BRIEF:
Without leaving out a single line, copy the records exactly.

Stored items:
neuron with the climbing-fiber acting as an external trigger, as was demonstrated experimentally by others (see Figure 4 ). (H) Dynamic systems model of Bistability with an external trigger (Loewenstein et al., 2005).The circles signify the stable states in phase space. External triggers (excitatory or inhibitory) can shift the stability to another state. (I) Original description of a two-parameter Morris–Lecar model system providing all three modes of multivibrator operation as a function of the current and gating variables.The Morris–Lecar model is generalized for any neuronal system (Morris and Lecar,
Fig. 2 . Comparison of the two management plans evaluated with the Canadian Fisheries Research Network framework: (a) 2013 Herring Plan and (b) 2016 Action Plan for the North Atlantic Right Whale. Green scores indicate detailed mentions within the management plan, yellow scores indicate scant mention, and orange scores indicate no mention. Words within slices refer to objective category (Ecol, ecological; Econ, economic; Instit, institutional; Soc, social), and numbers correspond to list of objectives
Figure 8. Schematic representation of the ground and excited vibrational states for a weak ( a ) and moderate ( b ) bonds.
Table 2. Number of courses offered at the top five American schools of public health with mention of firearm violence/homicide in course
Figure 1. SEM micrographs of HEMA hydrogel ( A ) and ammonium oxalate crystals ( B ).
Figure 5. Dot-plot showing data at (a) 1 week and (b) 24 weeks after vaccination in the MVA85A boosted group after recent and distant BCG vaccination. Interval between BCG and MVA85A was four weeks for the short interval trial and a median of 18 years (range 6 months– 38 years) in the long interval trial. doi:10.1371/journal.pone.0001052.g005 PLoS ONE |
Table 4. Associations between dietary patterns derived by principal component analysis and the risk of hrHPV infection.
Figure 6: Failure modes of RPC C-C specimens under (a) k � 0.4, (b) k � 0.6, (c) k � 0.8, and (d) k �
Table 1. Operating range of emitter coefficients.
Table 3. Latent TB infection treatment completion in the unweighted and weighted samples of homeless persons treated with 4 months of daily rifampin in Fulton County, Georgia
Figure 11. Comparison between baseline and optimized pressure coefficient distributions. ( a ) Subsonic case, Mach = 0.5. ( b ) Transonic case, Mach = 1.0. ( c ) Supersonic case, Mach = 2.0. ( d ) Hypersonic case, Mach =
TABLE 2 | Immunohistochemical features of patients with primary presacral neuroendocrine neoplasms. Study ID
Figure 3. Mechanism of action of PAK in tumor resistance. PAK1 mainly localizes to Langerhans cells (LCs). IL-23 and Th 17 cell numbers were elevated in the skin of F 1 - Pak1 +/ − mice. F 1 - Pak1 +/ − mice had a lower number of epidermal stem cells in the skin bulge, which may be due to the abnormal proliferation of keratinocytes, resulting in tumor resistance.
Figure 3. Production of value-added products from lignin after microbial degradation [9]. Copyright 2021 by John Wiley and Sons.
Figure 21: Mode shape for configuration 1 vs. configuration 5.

EXPECTED ANSWER:
neuron with the climbing-fiber acting as an external trigger, as was demonstrated experimentally by others (see Figure 4 ). (H) Dynamic systems model of Bistability with an external trigger (Loewenstein et al., 2005).The circles signify the stable states in phase space. External triggers (excitatory or inhibitory) can shift the stability to another state. (I) Original description of a two-parameter Morris–Lecar model system providing all three modes of multivibrator operation as a function of the current and gating variables.The Morris–Lecar model is generalized for any neuronal system (Morris and Lecar,
Fig. 2 . Comparison of the two management plans evaluated with the Canadian Fisheries Research Network framework: (a) 2013 Herring Plan and (b) 2016 Action Plan for the North Atlantic Right Whale. Green scores indicate detailed mentions within the management plan, yellow scores indicate scant mention, and orange scores indicate no mention. Words within slices refer to objective category (Ecol, ecological; Econ, economic; Instit, institutional; Soc, social), and numbers correspond to list of objectives
Figure 8. Schematic representation of the ground and excited vibrational states for a weak ( a ) and moderate ( b ) bonds.
Table 2. Number of courses offered at the top five American schools of public health with mention of firearm violence/homicide in course
Figure 1. SEM micrographs of HEMA hydrogel ( A ) and ammonium oxalate crystals ( B ).
Figure 5. Dot-plot showing data at (a) 1 week and (b) 24 weeks after vaccination in the MVA85A boosted group after recent and distant BCG vaccination. Interval between BCG and MVA85A was four weeks for the short interval trial and a median of 18 years (range 6 months– 38 years) in the long interval trial. doi:10.1371/journal.pone.0001052.g005 PLoS ONE |
Table 4. Associations between dietary patterns derived by principal component analysis and the risk of hrHPV infection.
Figure 6: Failure modes of RPC C-C specimens under (a) k � 0.4, (b) k � 0.6, (c) k � 0.8, and (d) k �
Table 1. Operating range of emitter coefficients.
Table 3. Latent TB infection treatment completion in the unweighted and weighted samples of homeless persons treated with 4 months of daily rifampin in Fulton County, Georgia
Figure 11. Comparison between baseline and optimized pressure coefficient distributions. ( a ) Subsonic case, Mach = 0.5. ( b ) Transonic case, Mach = 1.0. ( c ) Supersonic case, Mach = 2.0. ( d ) Hypersonic case, Mach =
TABLE 2 | Immunohistochemical features of patients with primary presacral neuroendocrine neoplasms. Study ID
Figure 3. Mechanism of action of PAK in tumor resistance. PAK1 mainly localizes to Langerhans cells (LCs). IL-23 and Th 17 cell numbers were elevated in the skin of F 1 - Pak1 +/ − mice. F 1 - Pak1 +/ − mice had a lower number of epidermal stem cells in the skin bulge, which may be due to the abnormal proliferation of keratinocytes, resulting in tumor resistance.
Figure 3. Production of value-added products from lignin after microbial degradation [9]. Copyright 2021 by John Wiley and Sons.
Figure 21: Mode shape for configuration 1 vs. configuration 5.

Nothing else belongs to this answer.